Porque siendo honestos, toda la fascinación que genera la búsqueda implacable de un terrorista islámico por parte de un ex agente de la CIA (con todos los subterfugios y triquiñuelas del poder occidental a la vista), se pierde en la mezcla de divagaciones y suposiciones de una investigación policial sobre dos asesinatos que en realidad son muy de cuarta o quinta línea en cuanto a la gran historia en sí que se cuenta en las, eso si, 860 páginas del libro. Subyace también en el trasfondo la prepotencia del protagonista, enmascarado con una falsa humildad (a lo "meo colonia" de Pep Guardiola) y que ya hace recelar al lector del eterno planteamiento de que los malos malísimos son los musulmanes que no comparten su misma religión y que el bueno buenísimo es un país como Estados Unidos que por mantener su estatus y privilegios sería capaz de todo.
Lo bueno es que la trama engancha, que los giros y sorpresas son continuos, y que la lectura no se hace pesada; lo malo es que todo lo bueno anterior se va al garete por lo irresoluble de algunas situaciones, porque hasta el desenlace final nunca se le tuerce nada al terrorista, casi todo le va rodado al espía y lo racional que parece todo el nudo central salta por los aires en un final fantástico (no de espectacularidad ni de ciencia ficción, sino en plan 'no te lo crees ni tu' de lo simple que fue al final), muy poco creíble la verdad sea dicha.

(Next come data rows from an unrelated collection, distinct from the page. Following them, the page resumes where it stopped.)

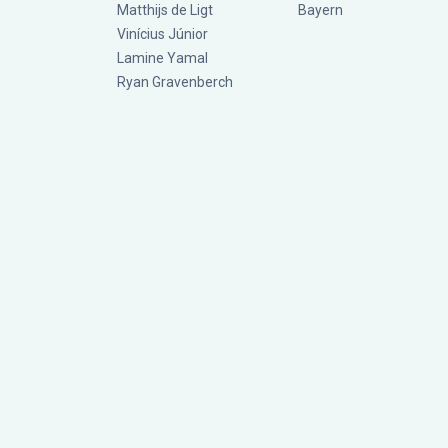
Matthijs de Ligt
Bayern
Vinícius Júnior
Lamine Yamal
Ryan Gravenberch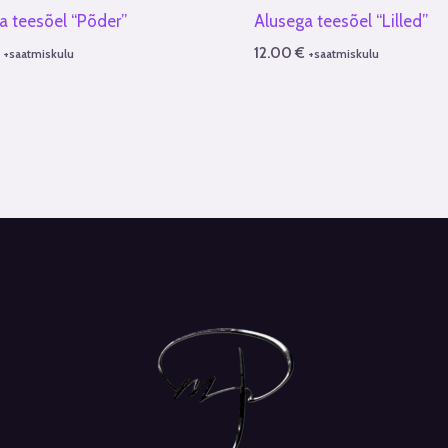
a teesõel “Põder”
Alusega teesõel “Lilled”
€
12.00
€
+saatmiskulu
+saatmiskulu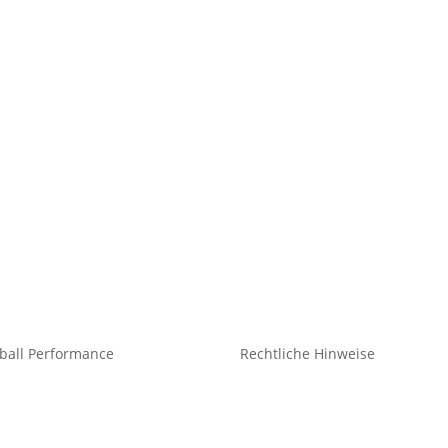
ball Performance
Rechtliche Hinweise
eidung Teamsport
Kontakt
idung Freizeit
Impressum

No se trata de que todos los espías tengan que ser tan "salvamundos" como James Bond ni del tipo "yo solo puedo contra todo el mundo" como Jason Bourne, pero plantear la tesitura de que un único agente de campo valga más que mil analistas administrativos y sus ilimitados recursos, tecnológicos sobre todo, acaba por no hacer muy poderoso todo lo que se cuenta. No obstante, libro que recomiendo leer.